На плечах – оленья доха цвета мокрой глины. Опушка из битого сединой бобра. Рысьи клинья на груди украшены бляшками червонной меди. Болтаются «солнышки» на тонких крученых ремешках, стучат, звенят. Поясной ремень в бляхах покрупнее: не медь, серебро. Штаны заправлены в сапоги с узором по швам. Подошвы из хребтовой шкуры лося выдублены в лиственничном настое. Хорошо топтать такой подошвой землю. Хорошо бить в звонкий горб Осьмикрайней:
– Я хочу быть сильным!
– Ты родился сильным, – пожал плечами Сарын-тойон.

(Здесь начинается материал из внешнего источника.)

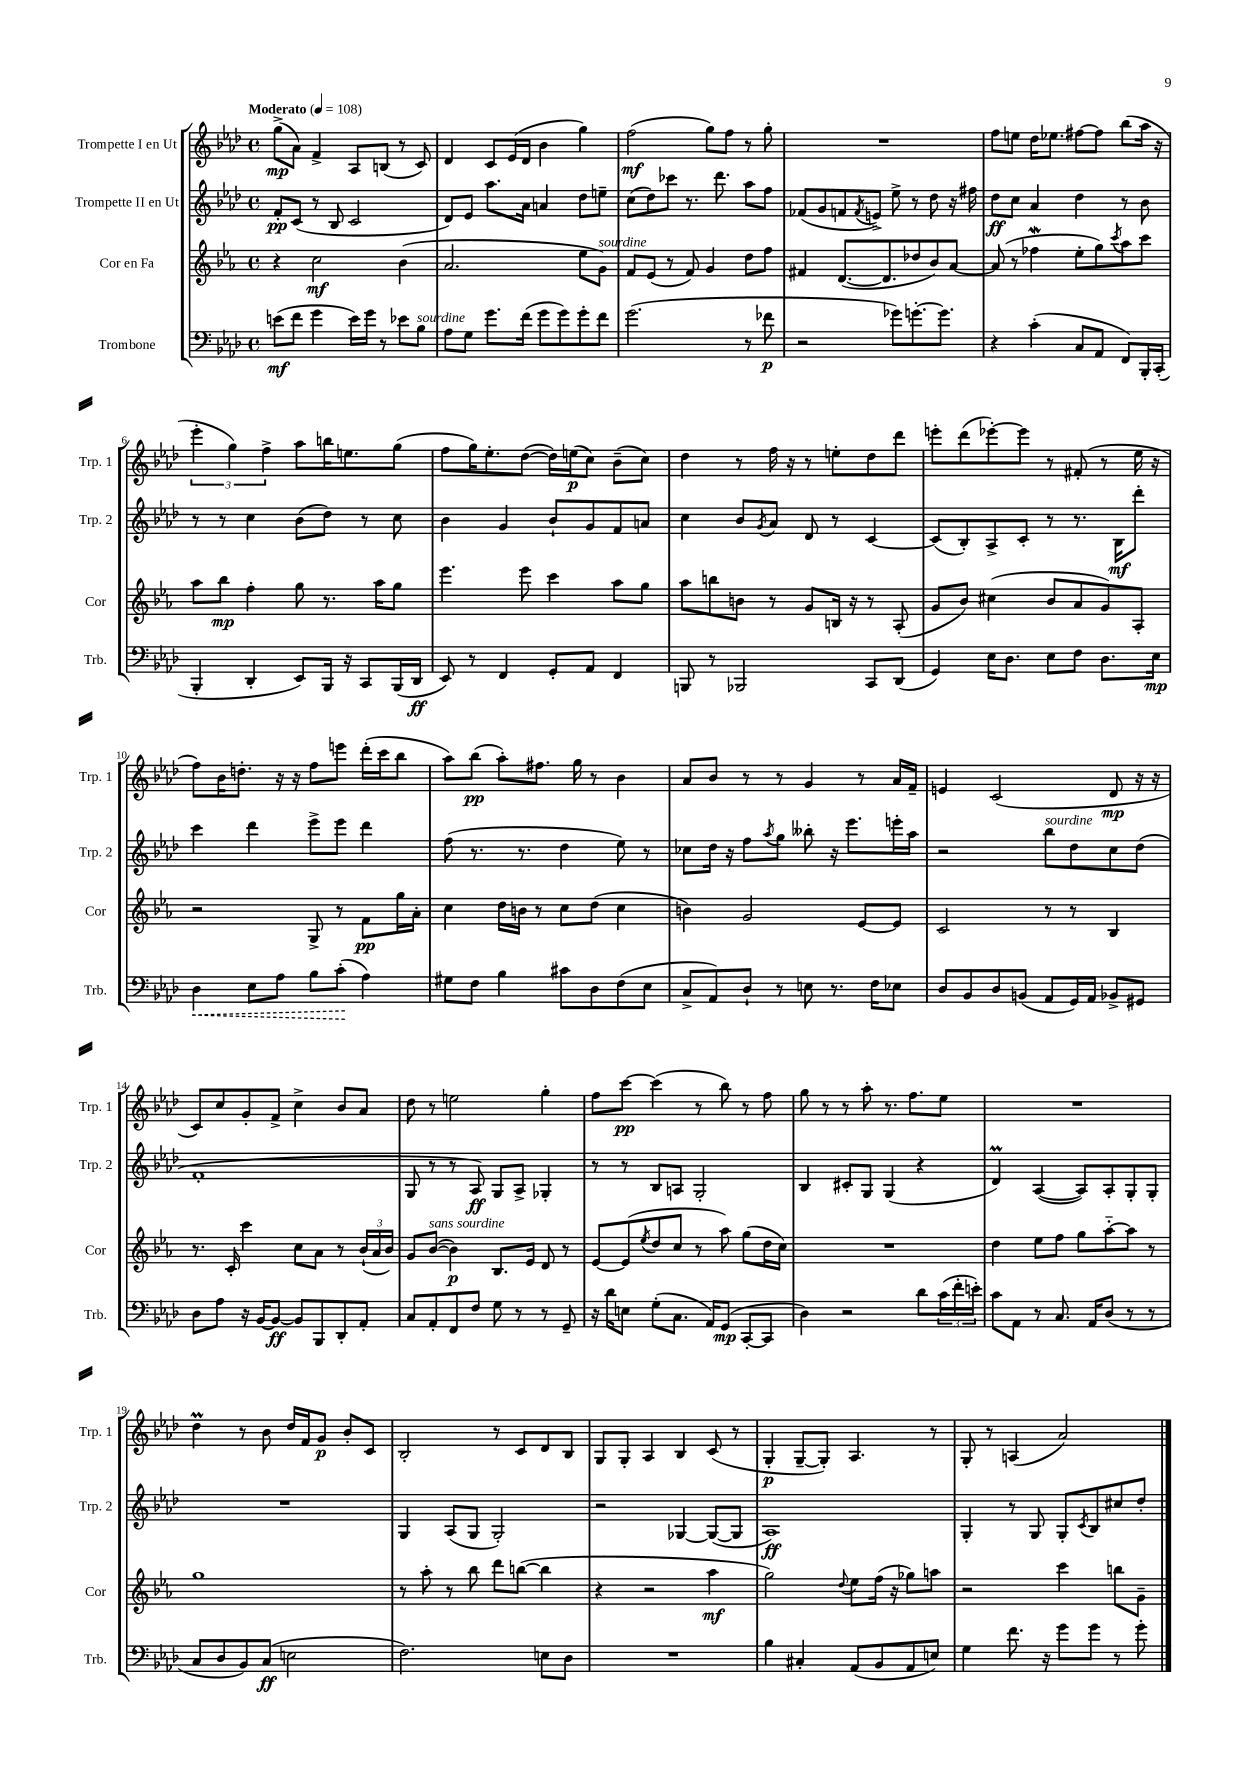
<<
\new StaffGroup <<
\new Staff = "s0" \with { instrumentName = "Trompette I en Ut" shortInstrumentName = "Trp. 1" } {
    \clef treble \key aes \major \defaultTimeSignature \time 4/4 \tempo "Moderato" 4 = 108
    g''8->\mp( aes'8) f'4-> aes8 b8( r8 c'8) |
    des'4 c'8 ees'16( des'16 bes'4 g''4) |
    f''2\mf( g''8) f''8 r8 g''8-. |
    R1 |
    f''8 e''8 des''16 ees''8. fis''8~ fis''8 bes''8( aes''16 r16 |
    \tuplet 3/2 { ees'''4-. g''4) f''4-> } aes''8 b''16 e''8. g''8( |
    f''8 g''16) ees''8.-. des''8~( des''16) e''16\p( c''8) bes'8--( c''8) |
    des''4 r8 f''16 r16 r8 e''8-. des''8 des'''8 |
    e'''8-. des'''8( ees'''8~-.) ees'''8 r8 fis'8-.( r8 ees''16 r16 |
    f''8) bes'16 d''8.-. r16 r16 f''8 e'''8 des'''16-.( c'''16 bes''8 |
    aes''8) bes''8\pp( aes''8-.) fis''8. g''16 r8 bes'4 |
    aes'8 bes'8 r8 r8 g'4 r8 aes'16 f'16-- |
    e'4 c'2( des'8\mp r16 r16 |
    c'8) c''8 g'8-. f'8-> c''4-> bes'8 aes'8 |
    des''8 r8 e''2 g''4-. |
    f''8 c'''8~\pp c'''4( r8 bes''8) r8 f''8 |
    g''8 r8 r8 aes''8-. r8. f''8. ees''8 |
    R1 |
    des''4\prall r8 bes'8 des''16 f'16 g'8\p bes'8-. c'8 |
    bes2-. r8 c'8 des'8 bes8 |
    g8 g8-. aes4 bes4 c'8( r8 |
    g4-.\p g8~-- g8-.) aes4. r8 |
    g8-. r8 a4( aes'2) \bar "|." |
}
\new Staff = "s1" \with { instrumentName = "Trompette II en Ut" shortInstrumentName = "Trp. 2" } {
    \clef treble \key aes \major \defaultTimeSignature \time 4/4
    f'8-.\pp c'8( r8 bes8 c'2 |
    des'8) ees'8 aes''8. aes'16 a'4 des''8 e''8-- |
    c''8( des''8) ces'''8 r8. des'''8. aes''8 f''8 |
    fes'8( g'8 f'8 \acciaccatura { f'8 } e'8->) ees''8-> r8 des''8 r16 fis''16 |
    des''8\ff c''8 aes'4 des''4 r8 bes'8 |
    r8 r8 c''4 bes'8( des''8) r8 c''8 |
    bes'4 g'4 bes'8-! g'8 f'8 a'8 |
    c''4 bes'8 \acciaccatura { g'8 } aes'8 des'8 r8 c'4~ |
    c'8( bes8-.) aes8-> c'8-. r8 r8. bes16\mf des'''8-. |
    c'''4 des'''4 ees'''8-> ees'''8 des'''4 |
    f''8( r8. r8. des''4 ees''8) r8 |
    ces''8 des''16 r16 f''8 \acciaccatura { aes''8 } g''8 beses''8-. r16 ees'''8. e'''16-. aes''16 |
    r2 bes''8^\markup { \italic "sourdine" } des''8 c''8 des''8( |
    f'1-. |
    g8 r8 r8 aes8\ff) g8 aes8-> ges4-. |
    r8 r8 bes8 a8 g2-. |
    bes4 cis'8-. g8 g4( r4 |
    des'4\prall) aes4~( aes8) aes8-. g8-. g8-. |
    R1 |
    g4 aes8( g8 g2-.) |
    r2 ges4~ ges8~( ges8 |
    aes1\ff) |
    g4-. r8 g8 g8-. \acciaccatura { c'8 } bes8 cis''8 des''8-. \bar "|." |
}
\new Staff = "s2" \with { instrumentName = "Cor en Fa" shortInstrumentName = "Cor" } {
    \clef treble \key ees \major \defaultTimeSignature \time 4/4
    r4 c''2\mf bes'4( |
    aes'2. ees''8 g'8^\markup { \italic "sourdine" }) |
    f'8 ees'8( r8 f'8) g'4 d''8 f''8 |
    fis'4 d'8.~( d'8. des''8 bes'8) aes'8~ |
    aes'8( r8 fes''4\mordent ees''8-. g''8) \acciaccatura { c'''8 } aes''8 c'''8 |
    aes''8 bes''8\mp f''4-. g''8 r8. aes''16 g''8 |
    ees'''4. ees'''8 c'''4 aes''8 g''8 |
    aes''8 b''8 b'8 r8 g'8 b16 r16 r8 aes8-.( |
    g'8 bes'8) cis''4( bes'8 aes'8 g'8) aes8-. |
    r2 g8-> r8 f'8\pp g''16 aes'16-. |
    c''4 d''16 b'16 r8 c''8 d''8( c''4 |
    b'4) g'2 ees'8~ ees'8 |
    c'2 r8 r8 bes4 |
    r8. c'16-. c'''4 c''8 aes'8 r8 \tuplet 3/2 { bes'16-!( aes'16 bes'16) } |
    g'8 bes'8~^\markup { \italic "sans sourdine" }( bes'4\p) bes8. ees'16 d'8 r8 |
    ees'8~ ees'8( \acciaccatura { ees''8 } d''8 c''8 r8 aes''8) g''8( d''16 c''16) |
    R1 |
    d''4 ees''8 f''8 g''8 aes''8~-_ aes''8 r8 |
    g''1 |
    r8 aes''8-. r8 bes''8 d'''8 b''8~( b''4 |
    r4 r2 aes''4\mf |
    g''2) \appoggiatura { d''8 } ees''8 f''16( r16 ges''8) a''8 |
    r2 c'''4 b''8 g'8-- \bar "|." |
}
\new Staff = "s3" \with { instrumentName = "Trombone" shortInstrumentName = "Trb." } {
    \clef bass \key aes \major \defaultTimeSignature \time 4/4
    e'8\mf( f'8 g'4 e'16) g'16 r8 ees'8 bes8^\markup { \italic "sourdine" } |
    aes8 g8 g'8. f'16( g'8 g'8) g'8-. f'8 |
    g'2.( r8 fes'8\p |
    r2 ges'8) g'8.~-. g'8. |
    r4 c'4-.( c8 aes,8 f,8) bes,,16-. c,16-.( |
    bes,,4-. des,4-. ees,8) bes,,16 r16 c,8 bes,,16( des,16\ff |
    ees,8) r8 f,4 g,8-. aes,8 f,4 |
    b,,8 r8 bes,,2 c,8 des,8( |
    g,4) ees16 des8. ees8 f8 des8. ees16\mp |
    \once \override Hairpin.style = #'dashed-line des4\< ees8 aes8 bes8 c'8-.\!( aes4) |
    gis8 f8 bes4 cis'8 des8 f8( ees8 |
    c8-> aes,8) des8-! r8 e8 r8. f16 ees8 |
    des8 bes,8 des8 b,8( aes,8 g,16) aes,16 bes,8-> gis,8 |
    des8 aes8 r16 bes,16~ bes,8~\ff bes,8 bes,,8 des,8-. aes,8-. |
    c8 aes,8-. f,8 f8 g8 r8 r8 g,8-- |
    r16 des'16 e8 g8-.( c8. aes,16) g,8\mp( c,8~-. c,8 |
    des4) r2 des'8 \tuplet 3/2 { c'16( f'16-. e'16-.) } |
    c'8 aes,8 r8 c8. aes,16 des8( r8 r8 |
    c8 des8 bes,8) c8\ff( e2 |
    f2.) e8 des8 |
    R1 |
    bes4 cis4-. aes,8( bes,8 aes,8 e8) |
    g4 f'8. r16 g'8 g'8 r8 g'8-. \bar "|." |
}
>>
>>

Кюн аж зашелся от бешенства. В ответе отца он услышал сожаление. Молодой Кюн Дьирибинэ давно подозревал, что отец не рад силе сына. О, предательство! Отец хотел, чтобы сын родился каким-то другим. Слабым? Кюн не знал, каким, и знать не хотел, и рождаться иным, не-сильным, тоже не желал. Лучше смерть при родах! Еще Кюн знал, что хорош собой. Хорош в печали и смехе, в гневе и радости. Что бы Кюн ни делал, что бы ни говорил – отец любовался им. Запрещал и любовался, давал укорот и любовался, мучил и любовался. Арт-татай! Это бесило молодого Кюна больше всего. Любоваться надо боотуром, стоящим над телами поверженных врагов! Вот истинная красота!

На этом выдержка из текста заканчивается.